Exercise brief
Format the lines of the listing below as a Markdown table with the columns Row and Text, numbering each row and omitting blank lines. Leave the picture markers out of the table.

Recorded data

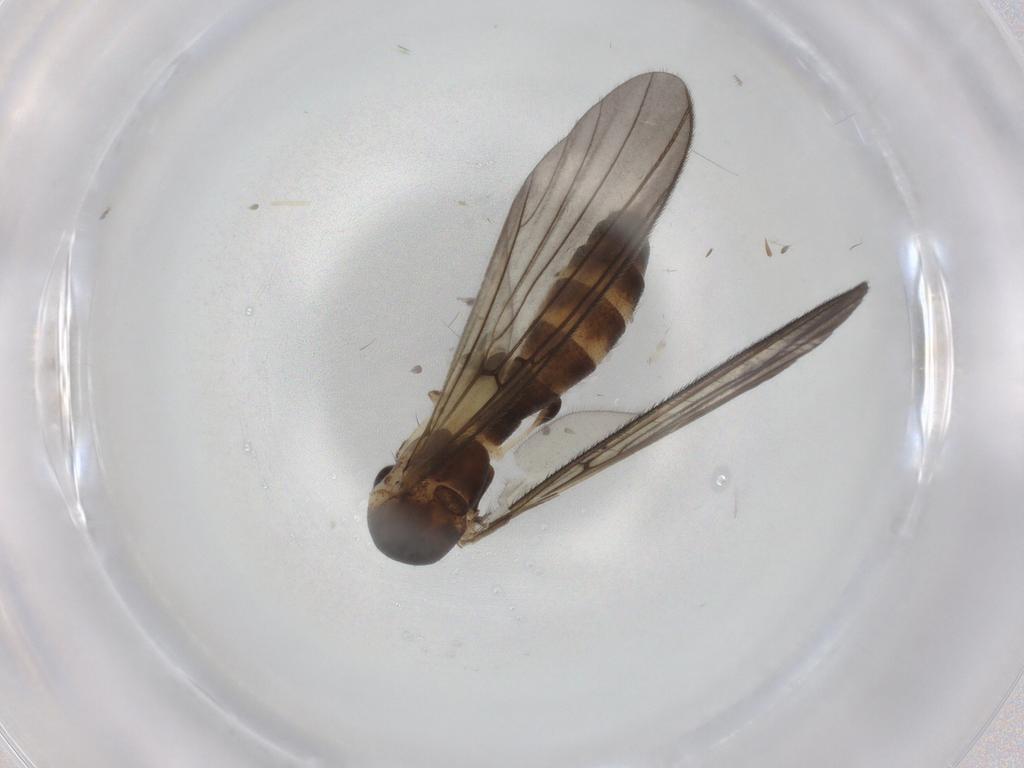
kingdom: Animalia
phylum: Arthropoda
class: Insecta
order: Diptera
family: Mycetophilidae
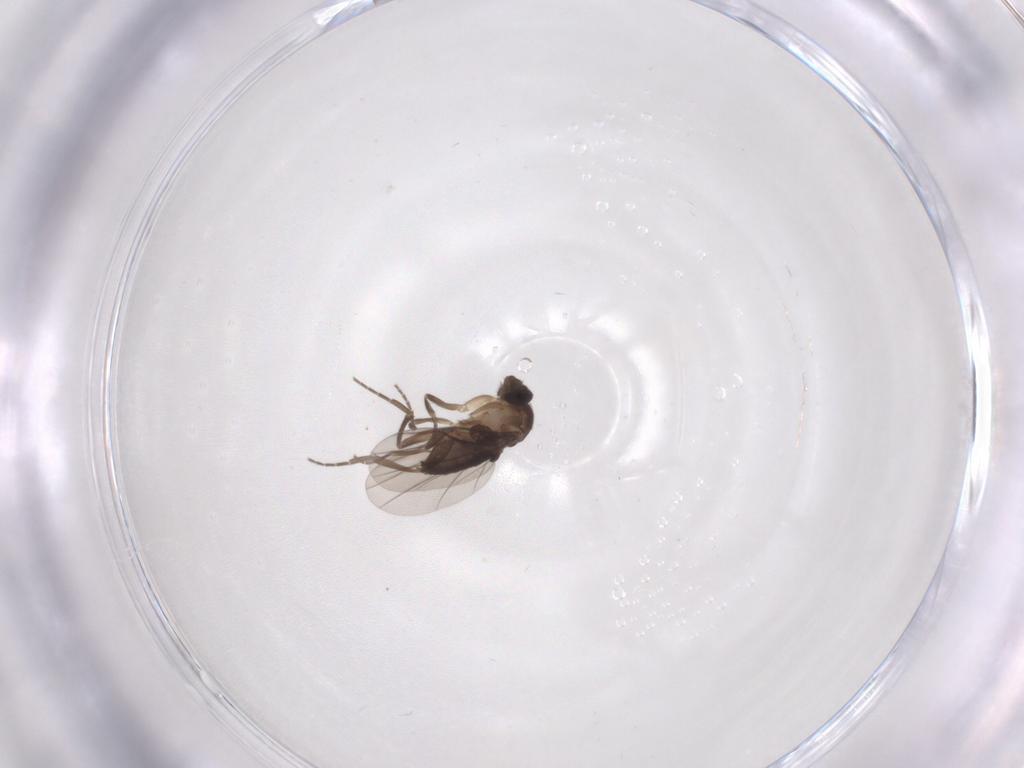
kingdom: Animalia
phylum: Arthropoda
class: Insecta
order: Diptera
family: Phoridae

The solution
| Row | Text |
|---|---|
| 1 | kingdom: Animalia |
| 2 | phylum: Arthropoda |
| 3 | class: Insecta |
| 4 | order: Diptera |
| 5 | family: Mycetophilidae |
| 6 | kingdom: Animalia |
| 7 | phylum: Arthropoda |
| 8 | class: Insecta |
| 9 | order: Diptera |
| 10 | family: Phoridae |